- Raw data -
= = = = =

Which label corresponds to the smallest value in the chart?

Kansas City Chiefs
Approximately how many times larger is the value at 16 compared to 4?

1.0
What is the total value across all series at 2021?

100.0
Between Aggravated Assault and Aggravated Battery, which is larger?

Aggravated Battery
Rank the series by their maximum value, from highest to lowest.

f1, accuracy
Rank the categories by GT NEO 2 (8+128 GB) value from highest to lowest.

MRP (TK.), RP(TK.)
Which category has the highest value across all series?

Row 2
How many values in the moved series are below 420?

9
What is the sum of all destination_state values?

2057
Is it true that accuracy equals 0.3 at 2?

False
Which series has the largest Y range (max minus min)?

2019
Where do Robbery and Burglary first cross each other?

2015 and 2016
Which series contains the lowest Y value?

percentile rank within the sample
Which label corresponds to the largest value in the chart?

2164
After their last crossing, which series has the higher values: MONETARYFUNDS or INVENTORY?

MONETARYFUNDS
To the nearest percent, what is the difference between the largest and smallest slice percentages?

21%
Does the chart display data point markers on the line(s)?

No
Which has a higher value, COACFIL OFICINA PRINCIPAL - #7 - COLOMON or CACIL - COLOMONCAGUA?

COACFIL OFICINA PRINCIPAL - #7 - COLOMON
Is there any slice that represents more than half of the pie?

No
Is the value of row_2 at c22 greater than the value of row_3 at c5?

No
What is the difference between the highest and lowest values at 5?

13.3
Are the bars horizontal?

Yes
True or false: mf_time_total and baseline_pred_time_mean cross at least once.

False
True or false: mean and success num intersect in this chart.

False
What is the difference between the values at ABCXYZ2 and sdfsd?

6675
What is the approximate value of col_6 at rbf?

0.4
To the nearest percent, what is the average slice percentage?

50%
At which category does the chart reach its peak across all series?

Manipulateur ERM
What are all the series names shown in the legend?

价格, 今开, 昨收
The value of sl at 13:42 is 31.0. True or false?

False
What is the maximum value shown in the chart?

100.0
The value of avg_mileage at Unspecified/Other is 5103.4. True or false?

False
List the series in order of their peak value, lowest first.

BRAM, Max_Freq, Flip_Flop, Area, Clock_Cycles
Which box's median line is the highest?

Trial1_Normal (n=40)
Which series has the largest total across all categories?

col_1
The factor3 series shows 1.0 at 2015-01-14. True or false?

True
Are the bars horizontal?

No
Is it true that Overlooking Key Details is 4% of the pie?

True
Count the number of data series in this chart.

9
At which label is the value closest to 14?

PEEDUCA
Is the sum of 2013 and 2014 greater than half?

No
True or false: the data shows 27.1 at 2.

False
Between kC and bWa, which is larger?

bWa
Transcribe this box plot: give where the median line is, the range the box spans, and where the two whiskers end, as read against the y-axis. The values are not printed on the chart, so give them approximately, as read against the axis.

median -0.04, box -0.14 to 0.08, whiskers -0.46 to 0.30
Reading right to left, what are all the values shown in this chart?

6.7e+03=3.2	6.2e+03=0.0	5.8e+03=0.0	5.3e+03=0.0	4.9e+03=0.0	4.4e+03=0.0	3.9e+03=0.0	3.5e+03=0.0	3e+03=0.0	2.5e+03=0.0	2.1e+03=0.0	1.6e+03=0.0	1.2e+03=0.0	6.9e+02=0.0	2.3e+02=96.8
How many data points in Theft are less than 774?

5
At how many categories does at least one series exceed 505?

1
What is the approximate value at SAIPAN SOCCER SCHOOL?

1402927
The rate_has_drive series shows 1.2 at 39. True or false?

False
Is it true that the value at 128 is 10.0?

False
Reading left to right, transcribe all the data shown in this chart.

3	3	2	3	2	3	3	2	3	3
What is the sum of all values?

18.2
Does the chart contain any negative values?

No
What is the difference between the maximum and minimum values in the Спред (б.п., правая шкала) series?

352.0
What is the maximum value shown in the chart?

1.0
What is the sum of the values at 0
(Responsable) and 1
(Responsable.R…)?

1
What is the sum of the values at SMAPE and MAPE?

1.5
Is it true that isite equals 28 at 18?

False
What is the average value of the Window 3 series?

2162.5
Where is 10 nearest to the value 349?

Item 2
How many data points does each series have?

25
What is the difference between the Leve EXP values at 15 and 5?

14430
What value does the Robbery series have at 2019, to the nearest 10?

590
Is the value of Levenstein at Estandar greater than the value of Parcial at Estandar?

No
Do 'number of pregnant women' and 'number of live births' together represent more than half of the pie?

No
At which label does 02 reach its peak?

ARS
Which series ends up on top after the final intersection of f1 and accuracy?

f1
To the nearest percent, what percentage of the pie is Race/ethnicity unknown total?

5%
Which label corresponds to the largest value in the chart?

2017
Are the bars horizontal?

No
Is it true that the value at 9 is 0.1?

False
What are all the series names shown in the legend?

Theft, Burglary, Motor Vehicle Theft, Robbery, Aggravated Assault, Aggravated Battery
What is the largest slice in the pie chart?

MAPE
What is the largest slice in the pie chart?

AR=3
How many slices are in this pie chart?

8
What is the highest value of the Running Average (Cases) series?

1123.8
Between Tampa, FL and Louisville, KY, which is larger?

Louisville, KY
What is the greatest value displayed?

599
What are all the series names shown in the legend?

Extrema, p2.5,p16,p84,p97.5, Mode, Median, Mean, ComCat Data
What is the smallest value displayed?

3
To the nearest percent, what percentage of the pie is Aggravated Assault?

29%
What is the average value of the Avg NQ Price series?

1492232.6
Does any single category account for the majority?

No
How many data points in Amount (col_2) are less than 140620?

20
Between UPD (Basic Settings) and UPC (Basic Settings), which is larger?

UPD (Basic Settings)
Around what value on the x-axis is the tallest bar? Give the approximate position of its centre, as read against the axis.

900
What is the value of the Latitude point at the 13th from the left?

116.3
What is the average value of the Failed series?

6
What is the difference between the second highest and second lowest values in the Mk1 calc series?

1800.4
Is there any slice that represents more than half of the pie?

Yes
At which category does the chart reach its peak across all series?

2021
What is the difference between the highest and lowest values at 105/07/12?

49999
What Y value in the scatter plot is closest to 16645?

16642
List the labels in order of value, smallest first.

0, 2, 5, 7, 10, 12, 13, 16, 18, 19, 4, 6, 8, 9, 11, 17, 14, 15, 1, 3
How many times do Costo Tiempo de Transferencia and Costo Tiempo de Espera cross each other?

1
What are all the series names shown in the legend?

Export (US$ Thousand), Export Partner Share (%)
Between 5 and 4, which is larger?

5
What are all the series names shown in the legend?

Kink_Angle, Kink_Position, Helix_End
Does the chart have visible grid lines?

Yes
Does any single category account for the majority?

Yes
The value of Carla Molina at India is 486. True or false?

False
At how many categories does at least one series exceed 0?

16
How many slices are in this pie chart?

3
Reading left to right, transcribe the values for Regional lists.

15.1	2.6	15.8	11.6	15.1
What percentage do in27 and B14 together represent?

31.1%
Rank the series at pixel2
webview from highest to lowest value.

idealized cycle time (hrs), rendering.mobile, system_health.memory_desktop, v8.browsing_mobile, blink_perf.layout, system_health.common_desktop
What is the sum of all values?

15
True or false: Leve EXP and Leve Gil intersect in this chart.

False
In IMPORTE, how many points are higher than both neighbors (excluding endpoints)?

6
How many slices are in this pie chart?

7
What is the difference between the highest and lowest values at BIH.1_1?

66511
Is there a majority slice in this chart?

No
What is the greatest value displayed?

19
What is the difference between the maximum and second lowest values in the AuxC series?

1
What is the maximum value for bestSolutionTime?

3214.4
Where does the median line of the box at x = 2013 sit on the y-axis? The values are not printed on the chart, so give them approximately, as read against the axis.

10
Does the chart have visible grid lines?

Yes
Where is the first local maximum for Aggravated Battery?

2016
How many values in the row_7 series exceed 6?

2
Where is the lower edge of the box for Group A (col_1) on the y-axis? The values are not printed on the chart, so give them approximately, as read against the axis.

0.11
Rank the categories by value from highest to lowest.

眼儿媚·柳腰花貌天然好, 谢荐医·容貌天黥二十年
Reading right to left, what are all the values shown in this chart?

= = = = =

- The problem -
Pick out every line in the items above that contains the word "together", and copy each of those lines.

- Answer to this task -
Do 'number of pregnant women' and 'number of live births' together represent more than half of the pie?
What percentage do in27 and B14 together represent?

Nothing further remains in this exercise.